Unconventional Thermophotonic Charge Density Wave

TL;DR

This paper uncovers an unconventional thermophotonic effect in charge density wave material TiSe2, revealing negative temperature dependence in thermal photon transport due to interplay of plasmon polaritons and CDW excitations, with implications for heat flow control.

Contribution

It introduces the concept of thermophotonic-CDW ($tp$-CDW) and demonstrates its unique thermal transport properties through combined theoretical approaches.

Findings

Negative temperature dependence in thermal photon transport.

Interplay of plasmon polaritons and CDW excitations causes anomalous effects.

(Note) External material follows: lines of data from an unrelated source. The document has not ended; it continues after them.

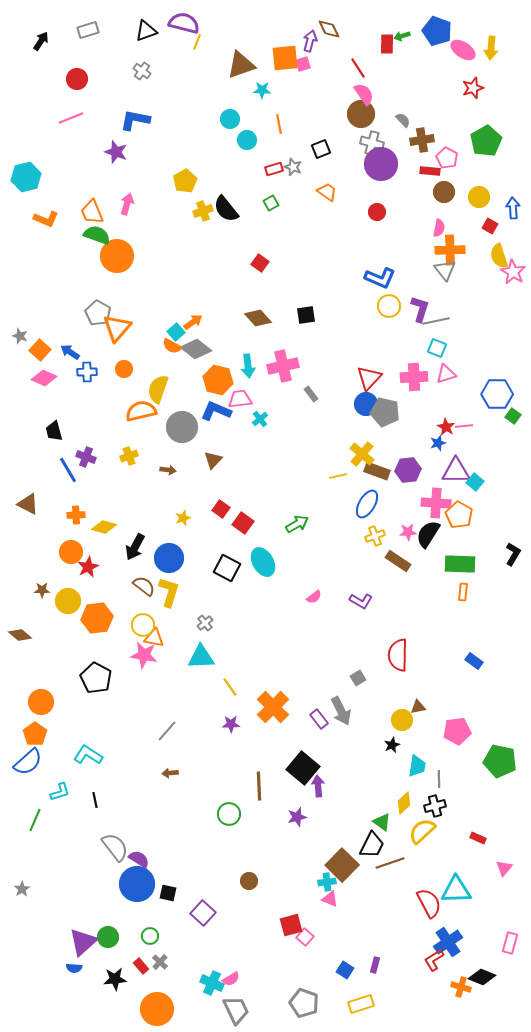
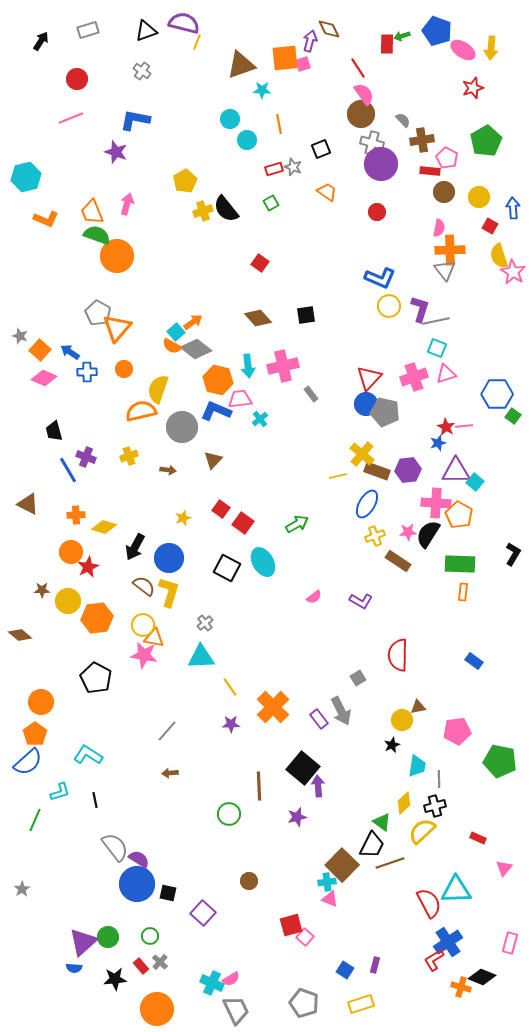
pink cross at (414, 377): rotated 16 degrees counterclockwise
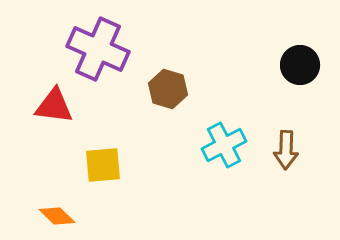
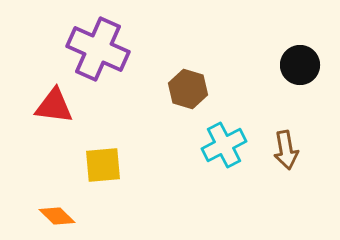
brown hexagon: moved 20 px right
brown arrow: rotated 12 degrees counterclockwise
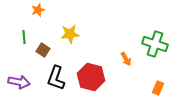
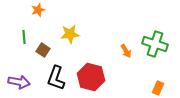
orange arrow: moved 8 px up
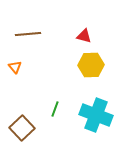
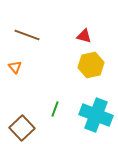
brown line: moved 1 px left, 1 px down; rotated 25 degrees clockwise
yellow hexagon: rotated 10 degrees counterclockwise
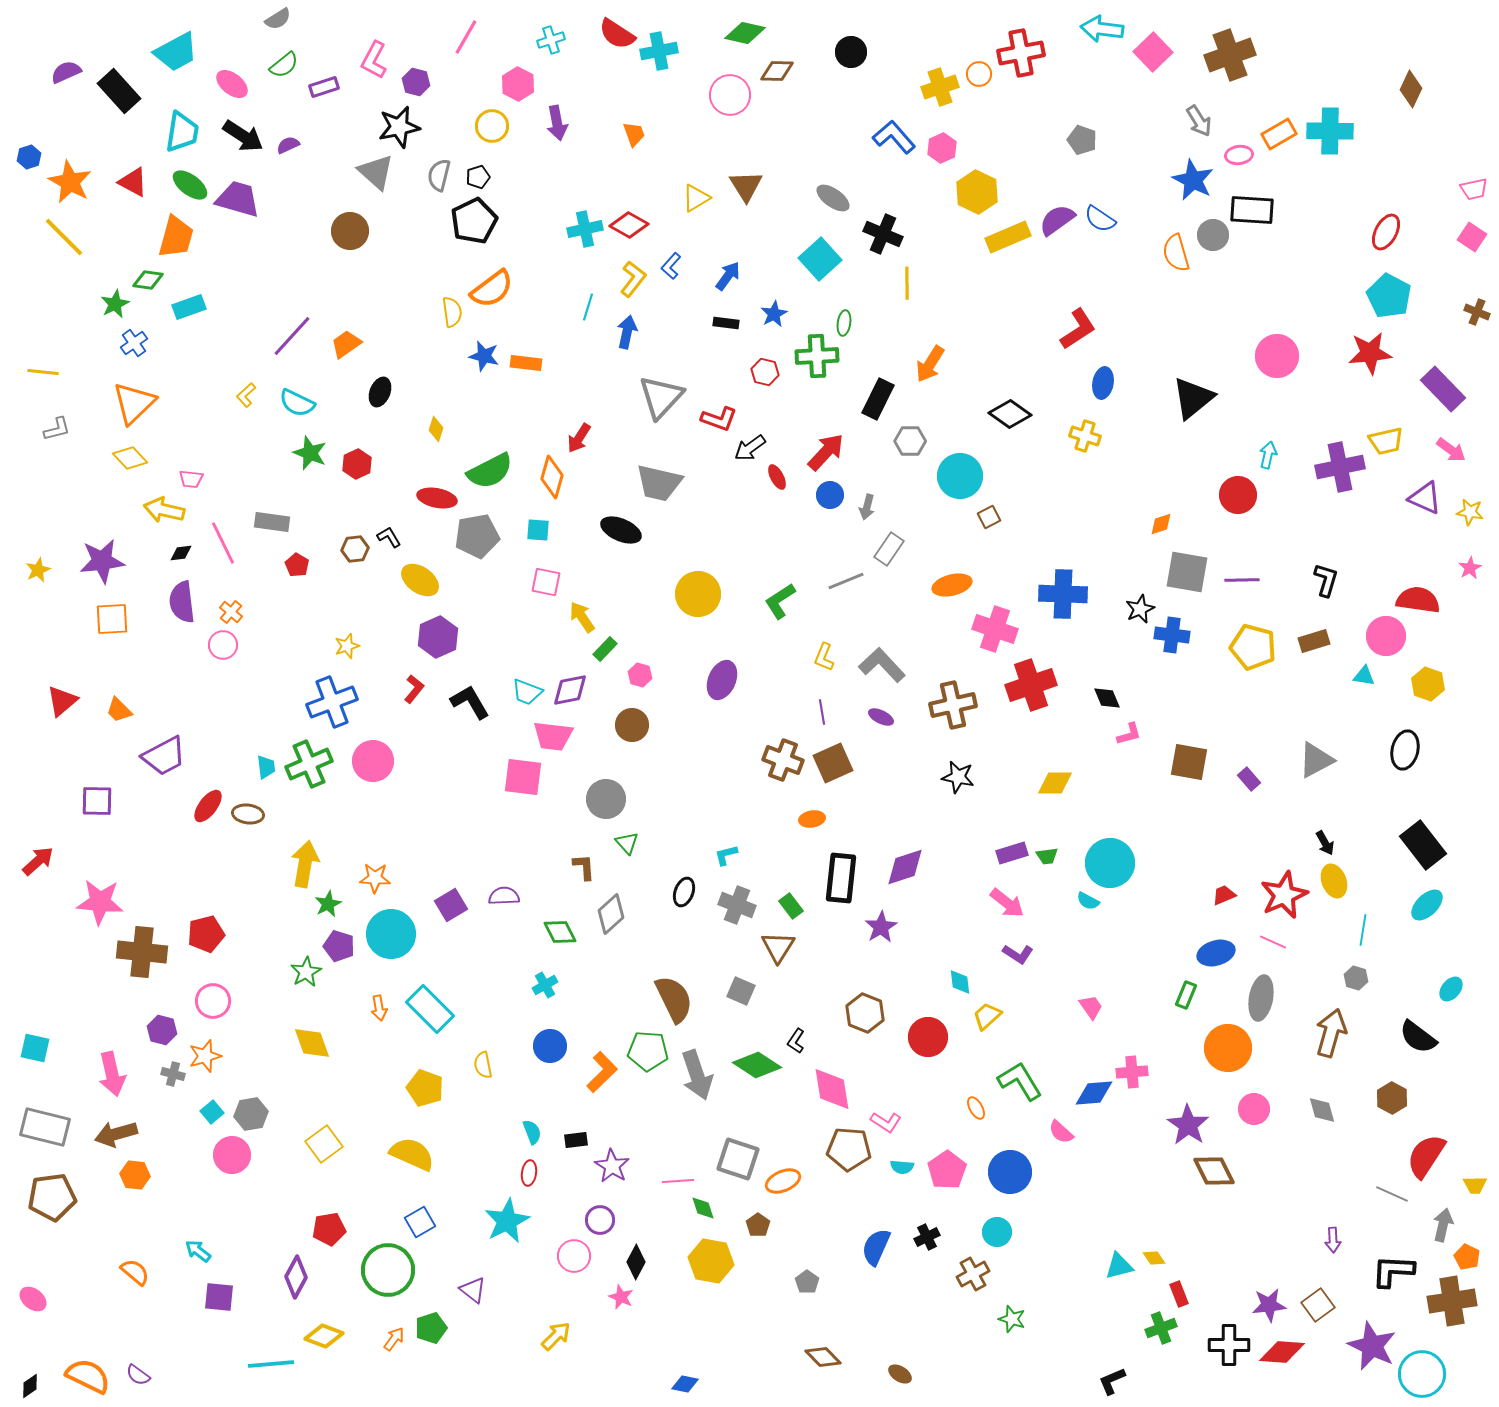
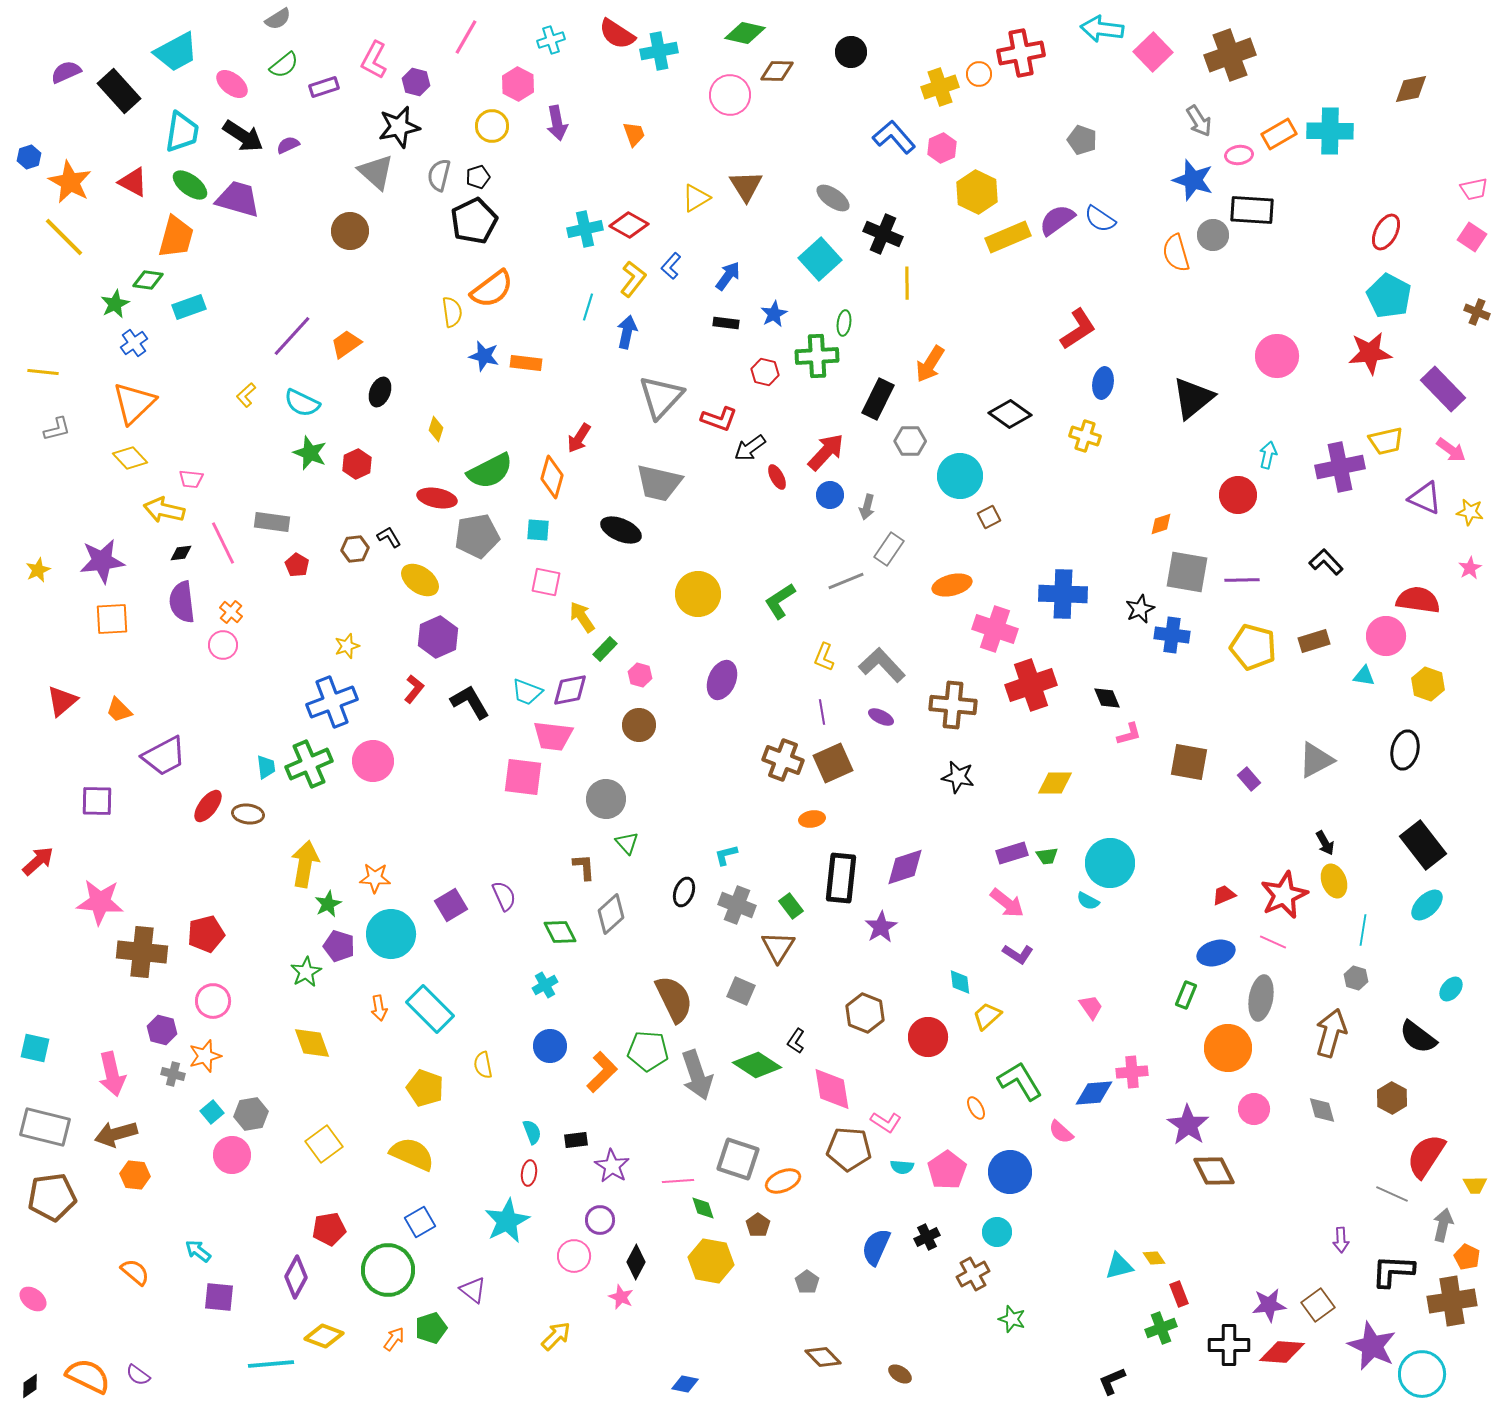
brown diamond at (1411, 89): rotated 54 degrees clockwise
blue star at (1193, 180): rotated 9 degrees counterclockwise
cyan semicircle at (297, 403): moved 5 px right
black L-shape at (1326, 580): moved 18 px up; rotated 60 degrees counterclockwise
brown cross at (953, 705): rotated 18 degrees clockwise
brown circle at (632, 725): moved 7 px right
purple semicircle at (504, 896): rotated 68 degrees clockwise
purple arrow at (1333, 1240): moved 8 px right
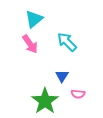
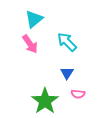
blue triangle: moved 5 px right, 3 px up
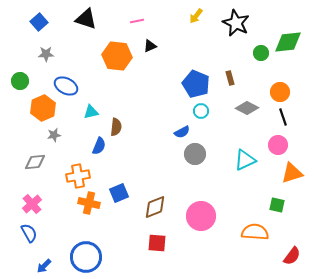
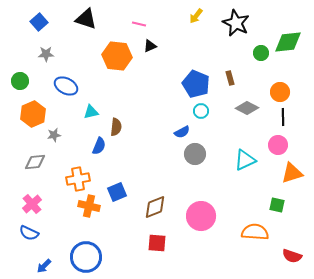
pink line at (137, 21): moved 2 px right, 3 px down; rotated 24 degrees clockwise
orange hexagon at (43, 108): moved 10 px left, 6 px down
black line at (283, 117): rotated 18 degrees clockwise
orange cross at (78, 176): moved 3 px down
blue square at (119, 193): moved 2 px left, 1 px up
orange cross at (89, 203): moved 3 px down
blue semicircle at (29, 233): rotated 144 degrees clockwise
red semicircle at (292, 256): rotated 72 degrees clockwise
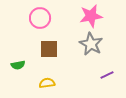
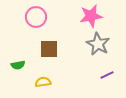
pink circle: moved 4 px left, 1 px up
gray star: moved 7 px right
yellow semicircle: moved 4 px left, 1 px up
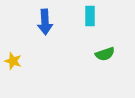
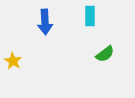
green semicircle: rotated 18 degrees counterclockwise
yellow star: rotated 12 degrees clockwise
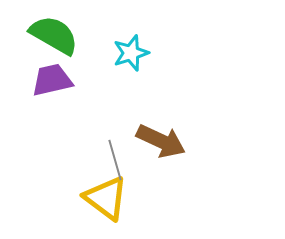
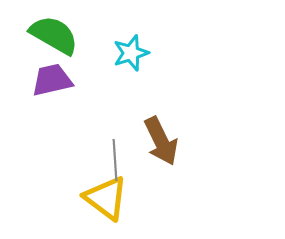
brown arrow: rotated 39 degrees clockwise
gray line: rotated 12 degrees clockwise
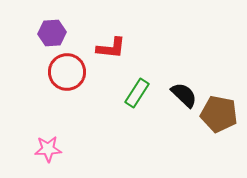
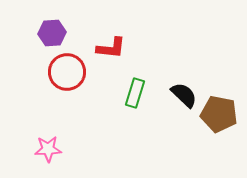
green rectangle: moved 2 px left; rotated 16 degrees counterclockwise
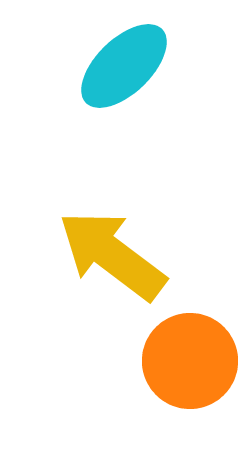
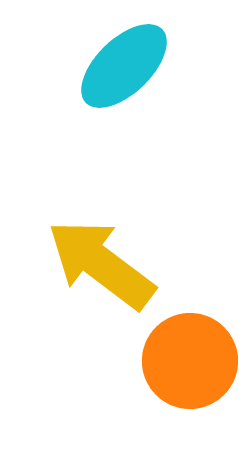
yellow arrow: moved 11 px left, 9 px down
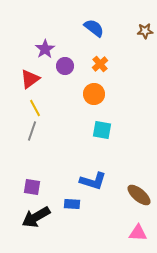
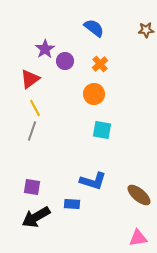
brown star: moved 1 px right, 1 px up
purple circle: moved 5 px up
pink triangle: moved 5 px down; rotated 12 degrees counterclockwise
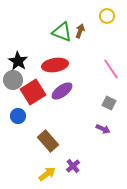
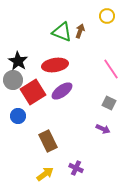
brown rectangle: rotated 15 degrees clockwise
purple cross: moved 3 px right, 2 px down; rotated 24 degrees counterclockwise
yellow arrow: moved 2 px left
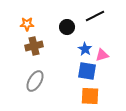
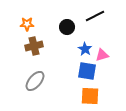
gray ellipse: rotated 10 degrees clockwise
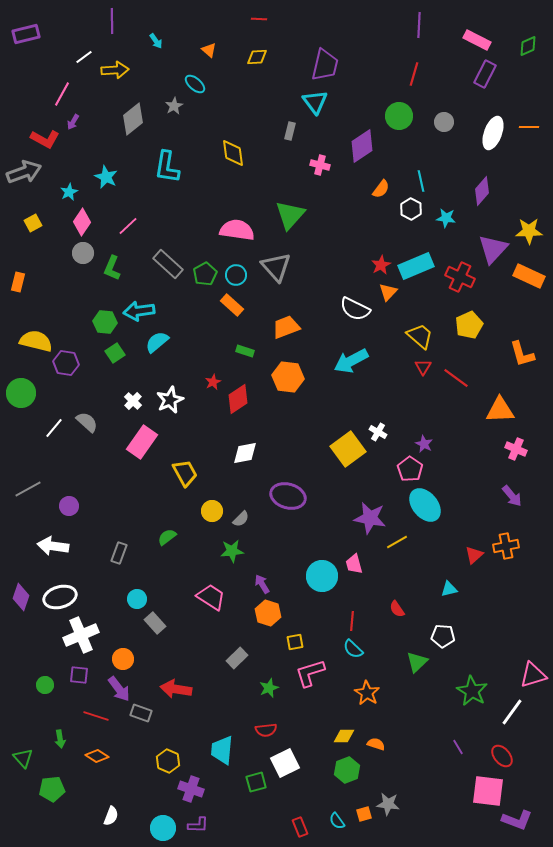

Potential for controllable heat flow manipulation in energy devices.

Abstract

Charge-order states of broken symmetry, such as charge density wave (CDW), are able to induce exceptional physical properties, however, the precise understanding of the underlying physics is still elusive. Here, we combine fluctuational electrodynamics and density functional theory to reveal an unconventional thermophotonic effect in CDW-bearing TiSe$_2$, referred to as thermophotonic-CDW ($tp$-CDW). The interplay of plasmon polariton and CDW electron excitations give rise to an anomalous negative temperature dependency in thermal photons transport, offering an intuitive fingerprint for a transformation of the electron order. Additionally, the demonstrated nontrivial features of $tp$-CDW transition hold promise for a controllable manipulation of heat flow, which could be extensively utilized in various fields such as thermal science and electron dynamics, as well as in next-generation energy devices.